Software Development Engineer II, AI/ML Elastic Collectives - Annapurna Labs

Amazon
Cupertino, California, USA2026-01-29ONSITE

About the job

We are seeking an experienced engineer to work on distributed AI/ML systems. This role involves working on collective operations - the fundamental operations that enable AI to scale across multiple accelerators & servers. Most of our stack is C/C++ and relatively low level, so solid knowledge of Linux, kernels, and performant code is important.
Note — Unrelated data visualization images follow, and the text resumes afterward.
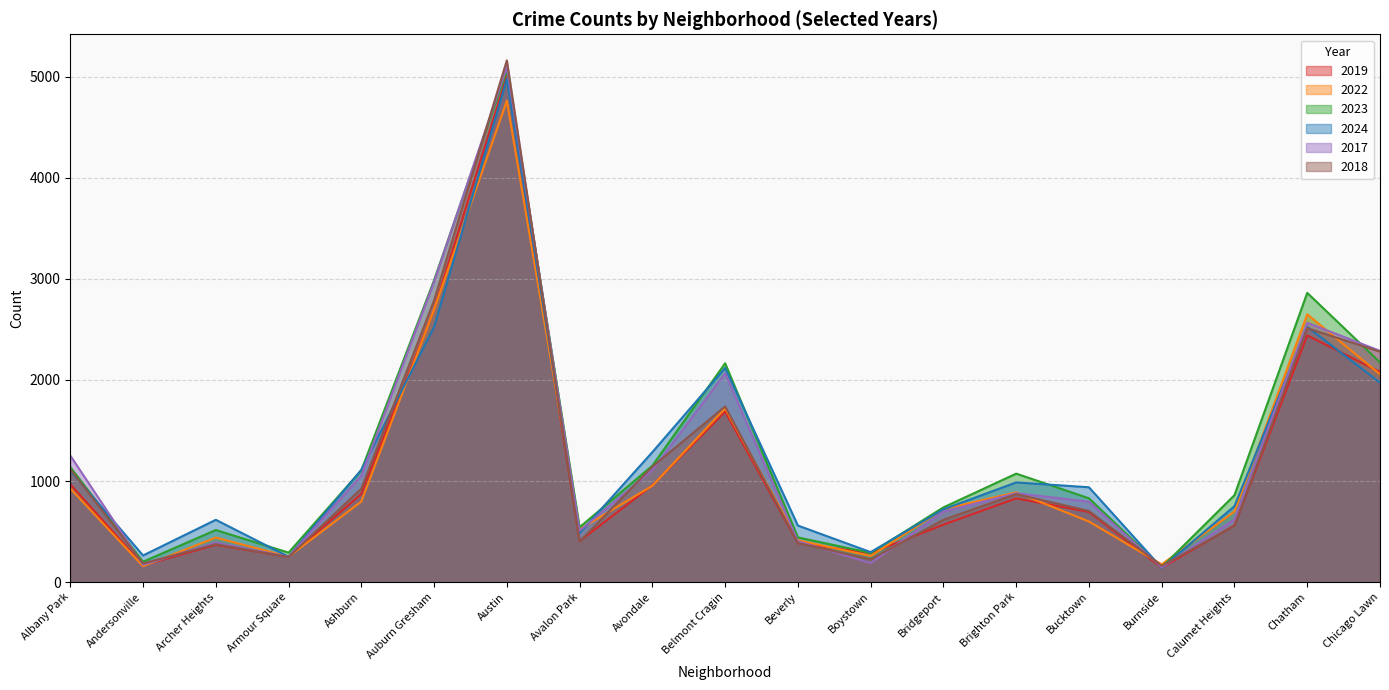

What is the label of the 11th point from the left?

Beverly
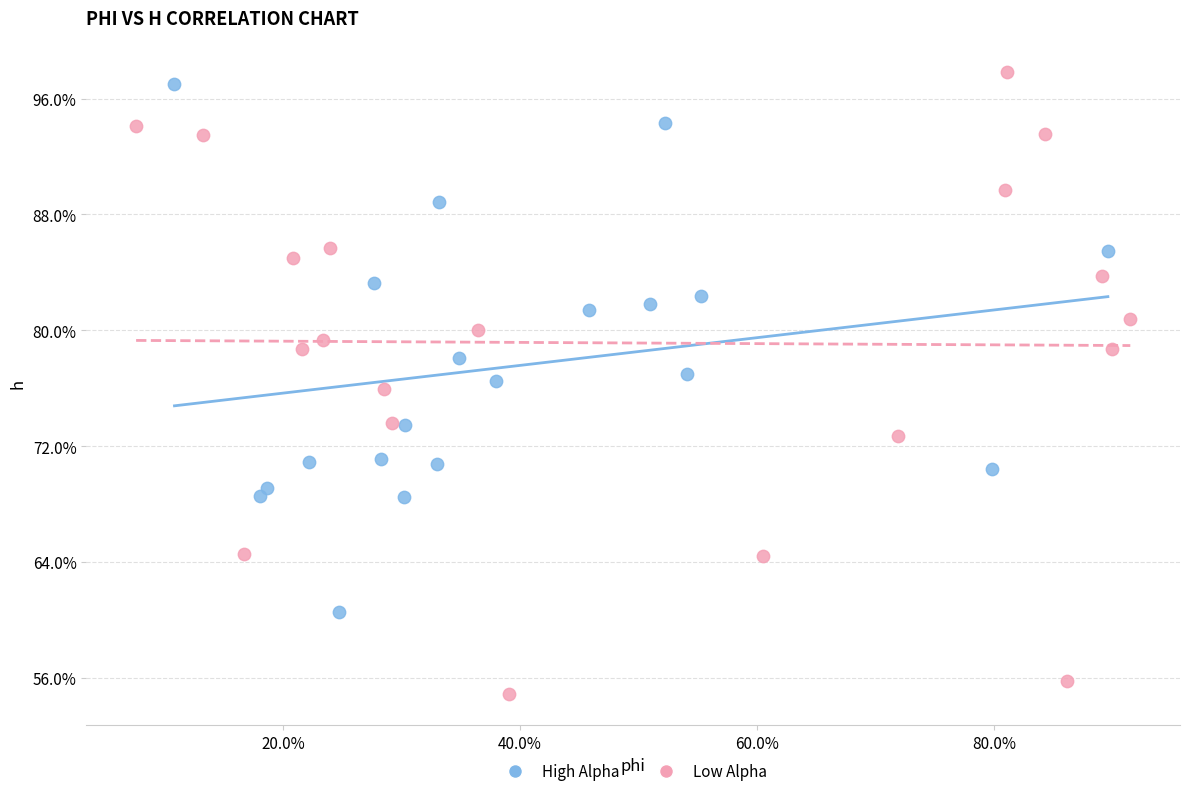

Which series contains the lowest Y value?

Low Alpha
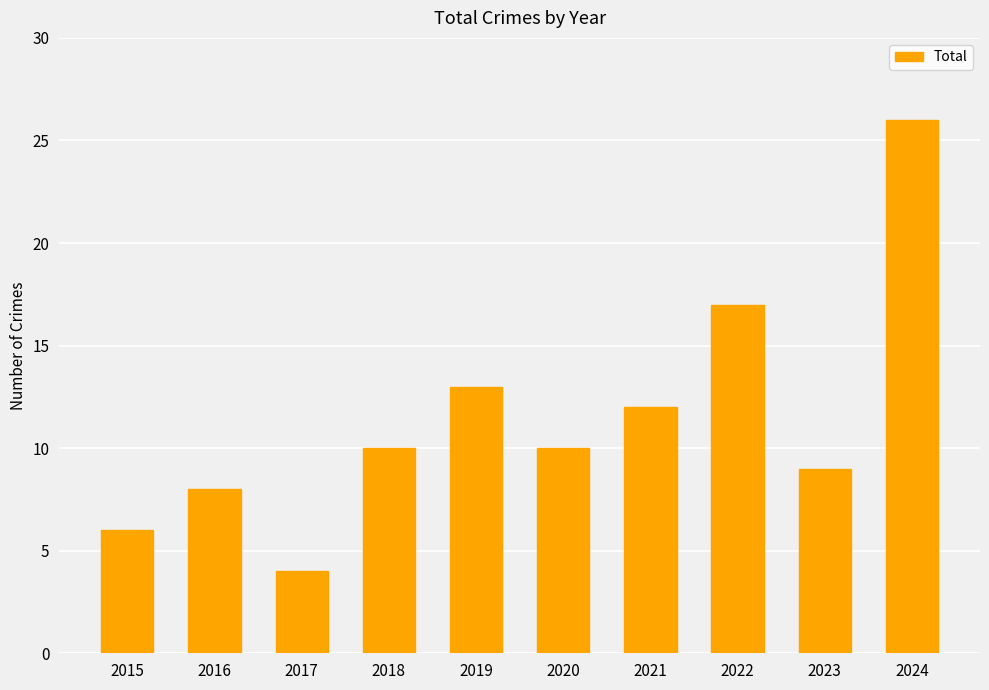

How many bars are there in total?

10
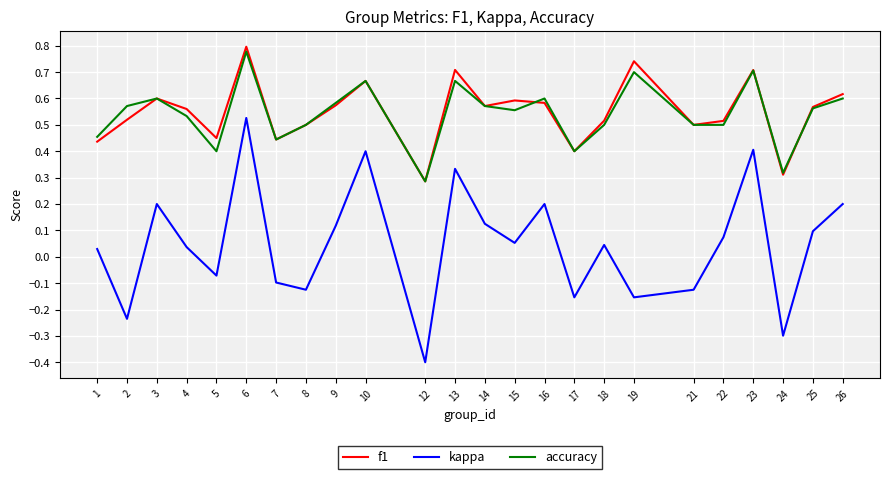

Which category has the highest value across all series?

6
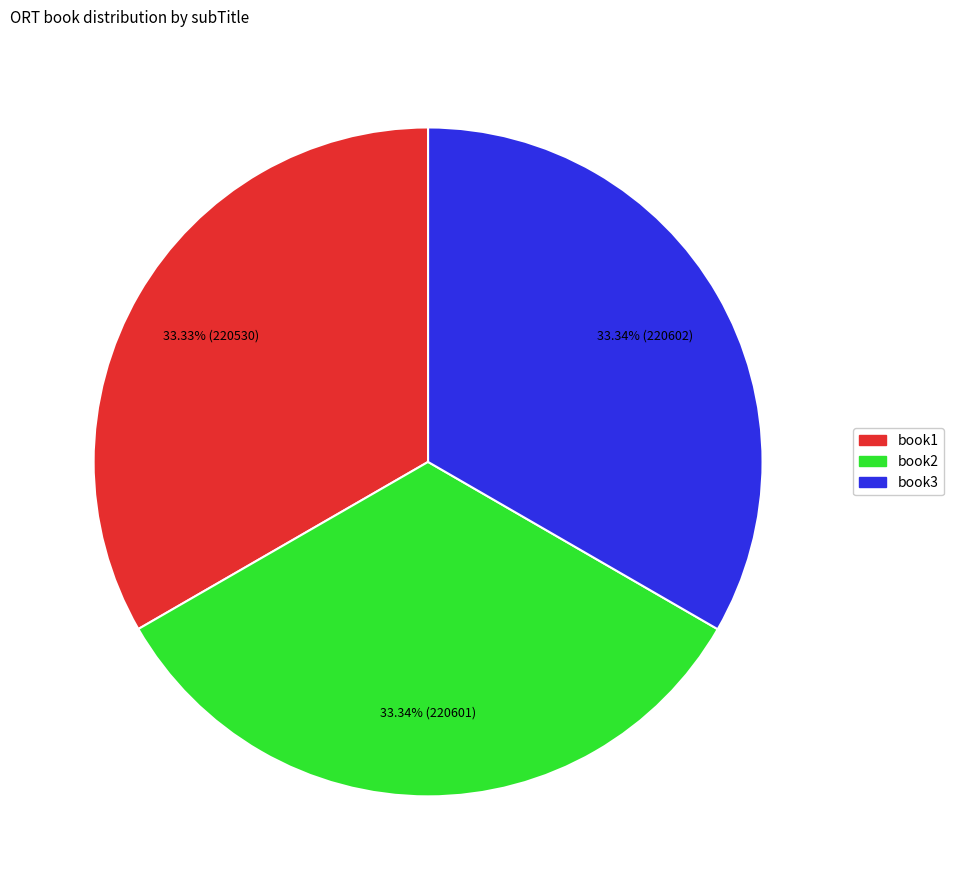

Approximately how many times larger is the value at book1 compared to book2?

1.0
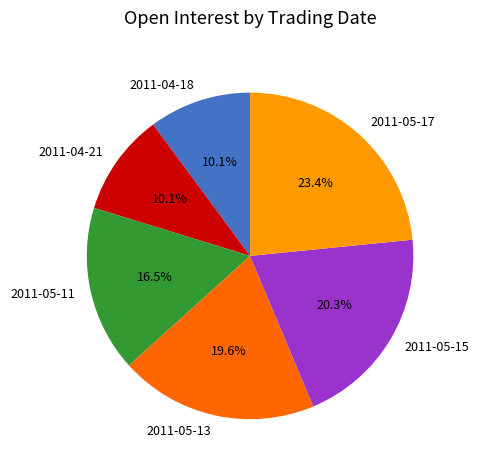

The 2011-04-21 slice represents 1% of the pie. True or false?

False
Experience with embedded systems is valued, and experience with high-speed networking or HPC interconnects is valued highly.

Responsibilities

Work on distributed AI/ML systems; develop collective operations enabling AI to scale across multiple accelerators and servers; build networking solutions for Machine Learning (ML) and High-Performance Computing (HPC) workloads on AWS; collaborate with infrastructure experts, hardware engineers, RTL engineers, scientists, and architects.

Qualifications

Minimum

3+ years of non-internship professional software development experience

2+ years of non-intternship design or architecture (design patterns, reliability and scaling) of new and existing systems experience

Experience programming with at least one software programming language

Knowledge of Linux fundamentals

Preferred

Experience with embedded systems is valued, and experience with high-speed networking or HPC interconnects is valued highly.